Once the classifier has been created, the next thing is tranining it. Since we are using a Genetic algorithm, we can specify the number of generations and the population size:
fl_classifier.fit(X_train, y_train, n_gen=50, pop_size=30)
And then we can use forward or predict just as with a scikit-learn classifier.
You can modulate the inference process regarding rule weights by using the ds_mode parameter in ex_fuzzy.evolutionary_fit.BaseFuzzyRulesClassifier
. If set to 0, the dominance scores are used as weights; if set to 1, the weights are all set to 1; and if set to 2, the dominance scores will be ignored and the weights will be set using the genetic optimization.
Evaluation
The genetic algorithm needs a fitness measure to evaluate the quality of each solution. In order to obtain the best possible set of rules, Ex-Fuzzy uses three different criteria.
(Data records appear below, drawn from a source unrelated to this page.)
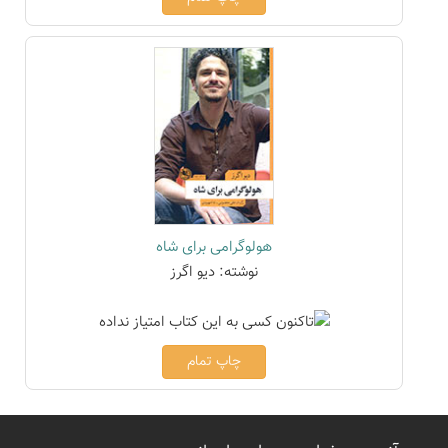
هولوگرامی برای شاه
نوشته: دیو اگرز
چاپ تمام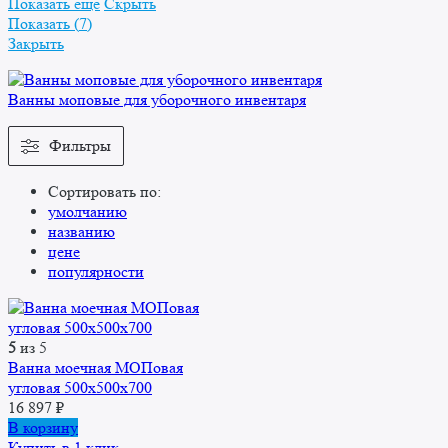
Показать еще
Скрыть
Показать
(
7
)
Закрыть
Ванны моповые для уборочного инвентаря
Фильтры
Сортировать по:
умолчанию
названию
цене
популярности
5
из 5
Ванна моечная МОПовая
угловая 500x500x700
16 897
₽
В корзину
Купить в 1 клик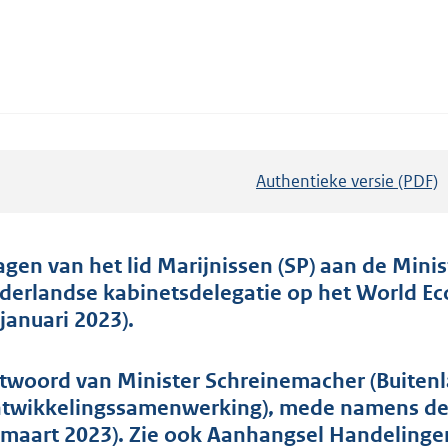
Authentieke versie (PDF)
b
e
s
t
agen van het lid Marijnissen (SP) aan de Mini
a
derlandse kabinetsdelegatie op het World E
n
 januari 2023).
d
s
twoord van Minister Schreinemacher (Buiten
g
twikkelingssamenwerking), mede namens de S
r
 maart 2023). Zie ook Aanhangsel Handelingen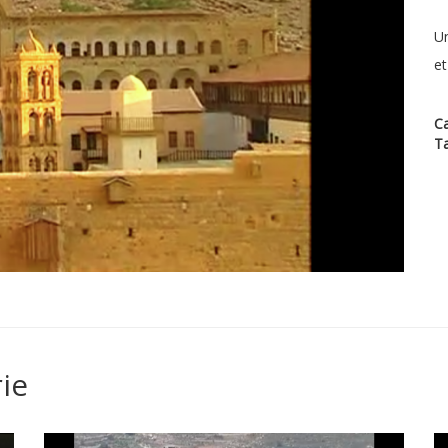
Un
et
Ca
T
ie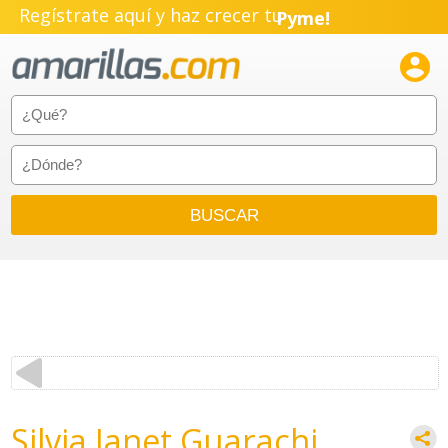
Regístrate aquí y haz crecer tu
Pyme!
Emprendimiento!

Silvia Janet Guarachi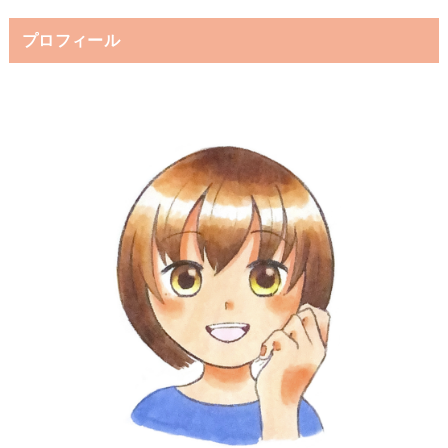
プロフィール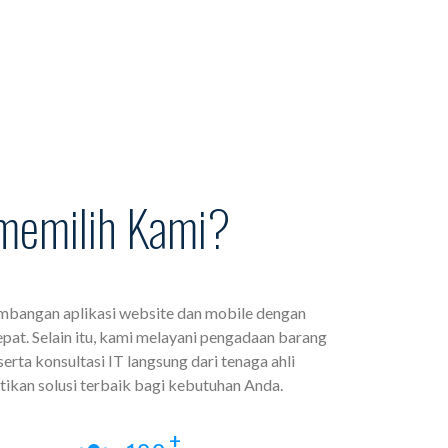
memilih Kami?
bangan aplikasi website dan mobile dengan
pat. Selain itu, kami melayani pengadaan barang
erta konsultasi IT langsung dari tenaga ahli
ikan solusi terbaik bagi kebutuhan Anda.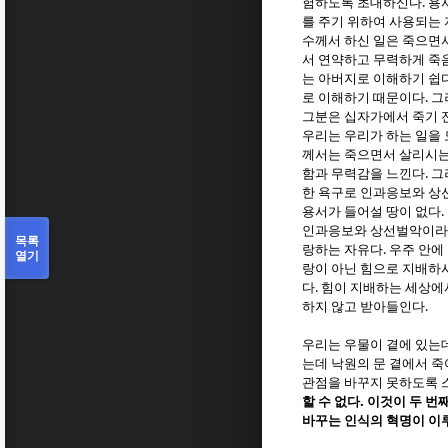
.
험하도록 초대하신다
용
를 주기 위하여 사용되는
수께서 하신 일은 죽으면
서 연약하고 무력하게 
는 아버지로 이해하기 쉽
.
로 이해하기 때문이다
그
그분은 십자가에서 죽기 
우리는 우리가 하는 일을
께서는 죽으면서 살리시는
.
함과 무력감을 느낀다
그
한 욕구로 인과응보와 상
.
용서가 들어설 땅이 없다
인과응보와 상선벌악이라는
목록
.
랑하는 자유다
우주 안에
열기
랑이 아닌 힘으로 지배하
.
다
힘이 지배하는 세상에
.
하지 않고 받아들인다
우리는 우물이 곁에 있는
는데 낙원의 문 곁에서 
관점을 바꾸지 못하도록 
.
할 수 없다
이것이 두 번
바꾸는 인식의 혁명이 이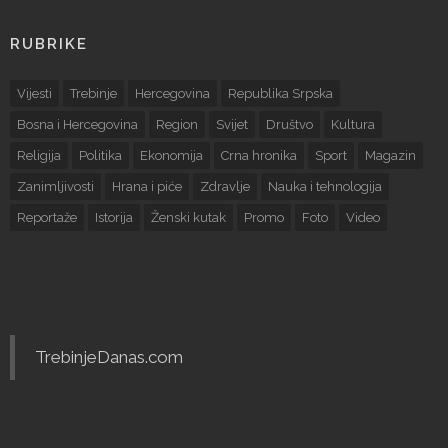
RUBRIKE
Vijesti
Trebinje
Hercegovina
Republika Srpska
Bosna i Hercegovina
Region
Svijet
Društvo
Kultura
Religija
Politika
Ekonomija
Crna hronika
Sport
Magazin
Zanimljivosti
Hrana i piće
Zdravlje
Nauka i tehnologija
Reportaže
Istorija
Ženski kutak
Promo
Foto
Video
TrebinjeDanas.com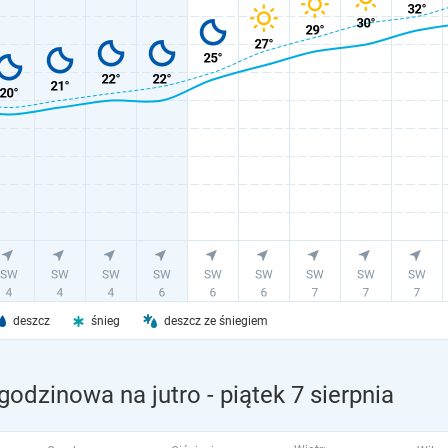
deszcz
śnieg
deszcz ze śniegiem
godzinowa na jutro
- piątek 7 sierpnia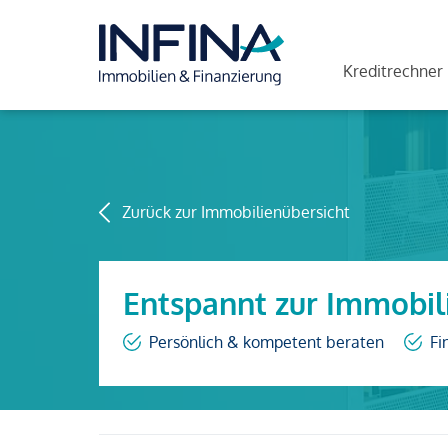
Kreditrechner
Zurück zur Immobilienübersicht
Entspannt zur Immobil
Persönlich & kompetent beraten
Fi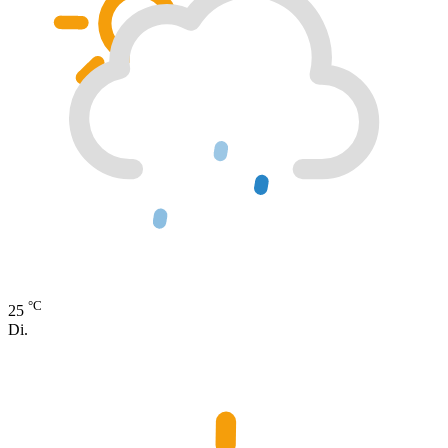
°C
25
Di.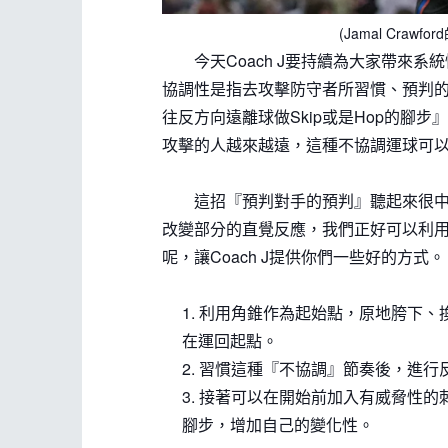
(Jamal Craw
今天Coach J要持續為大家帶來系統
協調性是指去攻擊防守者所習慣、預判
往反方向遠離球做Skip或是Hop的腳
攻擊的人越來越遠，這種不協調運球可
這招『預判對手的預判』聽起來很中二
改變部分的直覺反應，我們正好可以利
呢，讓Coach J提供你們一些好的方式。
1. 利用角錐作為起始點，原地胯下
在運回起點。
2. 習慣這種『不協調』節奏後，進
3. 接著可以在開始前加入有威脅性的刺
腳步，增加自己的變化性。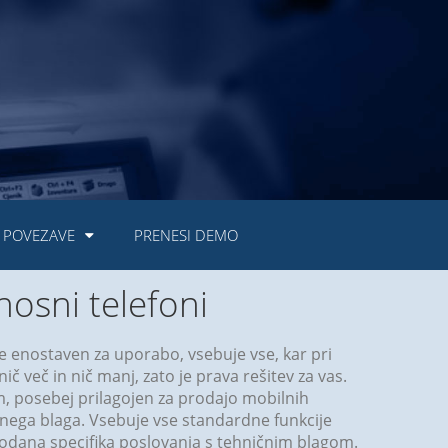
POVEZAVE
PRENESI DEMO
osni telefoni
je enostaven za uporabo, vsebuje vse, kar pri
ič več in nič manj, zato je prava rešitev za vas.
, posebej prilagojen za prodajo mobilnih
čnega blaga. Vsebuje vse standardne funkcije
dodana specifika poslovanja s tehničnim blagom.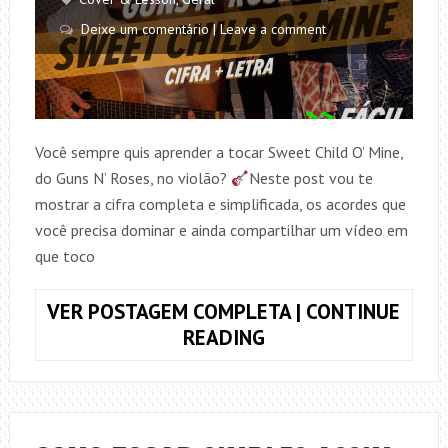
Deixe um comentário | Leave a comment
Você sempre quis aprender a tocar Sweet Child O’ Mine,
do Guns N’ Roses, no violão?
Neste post vou te
mostrar a cifra completa e simplificada, os acordes que
você precisa dominar e ainda compartilhar um vídeo em
que toco
VER POSTAGEM COMPLETA | CONTINUE
COMO
READING
TOCAR
SWEET
CHILD
O’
Matthew Correlation Coefficient: it is a metric that ranges from [-1, 1] that measures the quality of a classification performance. It less sensible to imbalance classification than the standard accuracy.
Less antecedents: the less antecedents per rule, the better.
Less rules: rule bases with less rules are prefered.
[Fach23] Fumanal-Idocin, J., Andreu-Perez, J., Cord, O., Hagras, H., & Bustince, H. (2023). Artxai: Explainable artificial intelligence curates deep representation learning for artistic images using fuzzy techniques. IEEE Transactions on Fuzzy Systems.